I notice that with all three different settings of your SB Live card, the frequency response begins dropping at about 7,000khz. Do you find this an acceptable response. I don't know about your card, but my RME HDSP 9632 is considered a high end card and should give a flat frequency response from 20hz to 20,000khz and mine also drops off at about 7,000khz. Is that REW causing that? I found that with my M-Audio card, which is about a 1/4 of the price of my RME card, I get a flat frequency response in REW from 20-20,000; without any fall off from 0 db starting at 7,000 like in your graphs and in the graph of my RME. Is that telling me my M-Audio has a better frequency response than my RME, or do you think it could be due to settings inside my RME Mixer?
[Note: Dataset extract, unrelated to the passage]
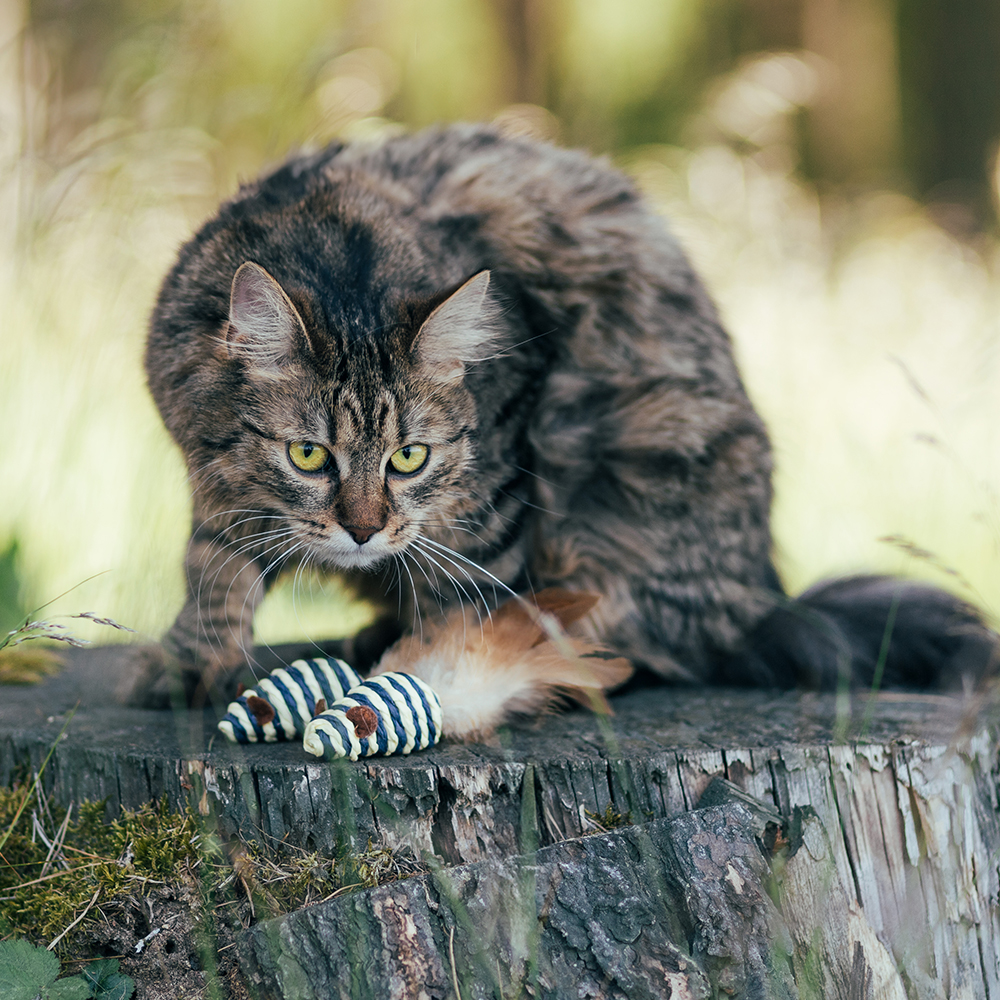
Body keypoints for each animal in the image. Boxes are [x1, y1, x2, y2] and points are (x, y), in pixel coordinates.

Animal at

Look forward to your response.


----------



## jean (Aug 31, 2009)

marsx said:


> The readout of my RME HDSP 9632 frequency response shows up this way with every setting I could think of trying. I even installed it in another computer, but it didn't change the reading. I've also tried measuring the card with the RMAA6 software and can't get a readout because of errors; either there is clipping or the signal is to low and no matter how delicately I adjust the RME mixer, I can't get a complete reading without errors. Here is a picture of the reading I get from my RME card:
> 
> 
> 
> ...


Hello,
i wouldn't be bothered with a 0.5 db fall at 20000hz, compared with the peaks and valleys of speakers and room responses and i don't mention the ears of the listeners. When you make your measurements with a 5 db scale you don't even need to use the card calibration file. I think your card is perfect.
Jean


----------